Likewise, remote work requires the right set of resources and optimal setup to maximize productivity. When the shift to remote work first happened, many employees did not anticipate that it would remain in place for so long. Your employees may just now be realizing that they need to find a better and more permanent setup to stay productive going forward.
Ask your remote employees how they are doing regularly. These check-ins should be in-person over teleconference when possible—but supplement these in-person check-ins with surveys for all remote employees, so that no one slips through the cracks. Ask if they would like to be connected to additional resources, or if they are in need of a mental health day off. Even if your employees don’t decide to take advantage of these resources, they will appreciate knowing that your organization has not forgotten about them.
For In-Person Employees
Wellness checks with in-person employees should have a different emphasis. Surveying employees about their experience returning to the workplace will help you refine your back-to-work plan and ensure you are putting employees’ safety first.
Here are some suggested questions you should consider asking your employees who have returned to the physical workplace:
- Do you feel comfortable working in person?
- Has [company name] has taken appropriate measures to create a safe workplace?
- Do you feel more or less productive working in-person compared to working remotely?
All of these questions can include follow-up responses or questions based on how your employees respond. If you use an emergency communication system like AlertMedia, you can automate this process. For example, you can have the system automatically follow-up with employees who say that they don’t believe that your company has taken appropriate measures, by asking: “What measures would you like to see [company name] implement?”
These responses will be invaluable as you refine your approach to reopening.
The final major use for surveys is to coordinate your reopening. The decision of when to reopen is a difficult one, and even once a business has decided to reopen, they need to determine who is going to return to the office. Surveys can help streamline this process.

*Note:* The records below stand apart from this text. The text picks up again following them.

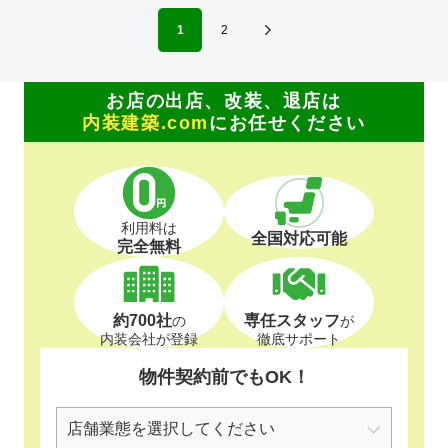
1
2
お店の出店、改装、退店は
内装建築.com
にお任せください
利用料は
全国対応可能
完全無料
約700社
専任スタッフ
の
が
内装会社が登録
徹底サポート
物件契約前でもOK！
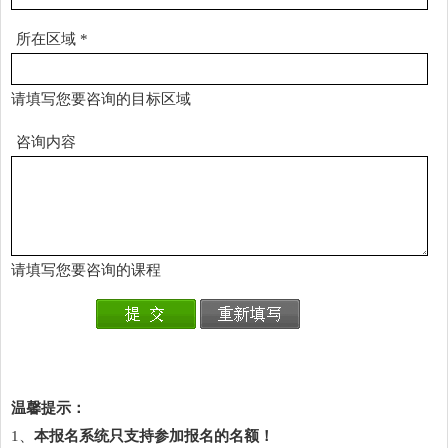
所在区域
*
请填写您要咨询的目标区域
咨询内容
请填写您要咨询的课程
温馨提示：
1、
本报名系统只支持参加报名的名额！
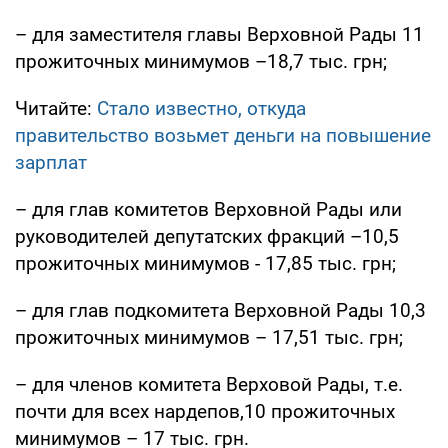
– для заместителя главы Верховной Рады 11
прожиточных минимумов –18,7 тыс. грн;
Читайте:
Стало известно, откуда
правительство возьмет деньги на повышение
зарплат
– для глав комитетов Верховной Рады или
руководителей депутатских фракций –10,5
прожиточных минимумов - 17,85 тыс. грн;
– для глав подкомитета Верховной Рады 10,3
прожиточных минимумов – 17,51 тыс. грн;
– для членов комитета Верховой Рады, т.е.
почти для всех нардепов,10 прожиточных
минимумов – 17 тыс. грн.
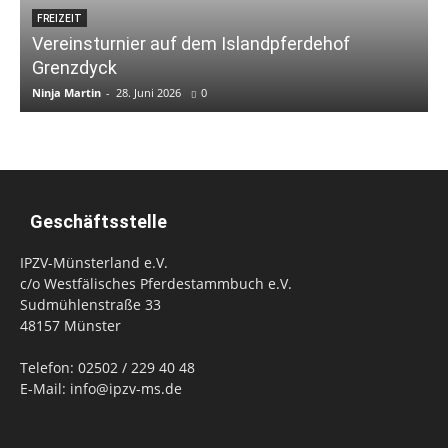
FREIZEIT
Vereinsturnier auf dem Islandpferdehof
Grenzdyck
Ninja Martin
-
28. Juni 2026
0
N
Geschäftsstelle
IPZV-Münsterland e.V.
c/o Westfälisches Pferdestammbuch e.V.
Sudmühlenstraße 33
48157 Münster
Telefon: 02502 / 229 40 48
E-Mail: info@ipzv-ms.de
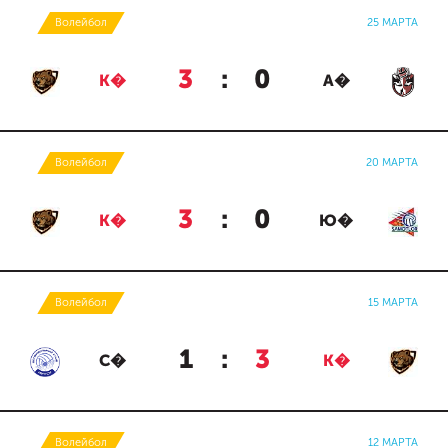
Волейбол
25 МАРТА
3
:
0
К�
А�
Волейбол
20 МАРТА
3
:
0
К�
Ю�
Волейбол
15 МАРТА
1
:
3
С�
К�
Волейбол
12 МАРТА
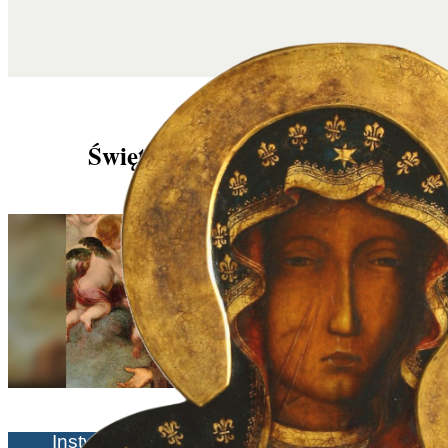
Święty Franciszek z Paoli
Instytut Plinio Corrêa de Oliveira | 02/04/2025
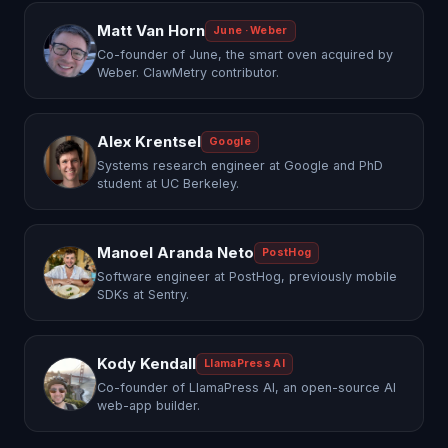
Matt Van Horn
June · Weber
Co-founder of June, the smart oven acquired by
Weber. ClawMetry contributor.
Alex Krentsel
Google
Systems research engineer at Google and PhD
student at UC Berkeley.
Manoel Aranda Neto
PostHog
Software engineer at PostHog, previously mobile
SDKs at Sentry.
Kody Kendall
LlamaPress AI
Co-founder of LlamaPress AI, an open-source AI
web-app builder.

Before deciding to reopen, you should consider surveying employees regarding:
- Interest in returning to the physical workplace
- How soon they would be able to return
- Whether it would be safe for them to return (i.e. if they have a medical condition or are in a high-risk group)
The answers to these questions will give you a much better idea of how many employees you can expect to have available if you do decide to reopen. One AlertMedia customer that is a restaurant chain did this by surveying all their furloughed employees to find volunteers to return to work. This allowed them to quickly identify who was interested and available when they did reopen.
You can also use surveys to automatically fill shifts if an employee does not pass the health screening or calls in sick. If you just have one or two shifts to be filled, you can send out a mass survey asking who is available, and tell the system how many shifts need to be filled. Once you receive that set number of “Yes” responses, the system will automatically reply to any further “Yes” responses that the shift has already been filled. This is a crucial feature given the unpredictability that comes with daily health screenings.
Surveying employees has always been a good idea—but now, it’s even required by law in some areas. Surveys will help you tie important employee feedback and real-time data into your reopening plans, keeping employee safety at the center of your decision-making.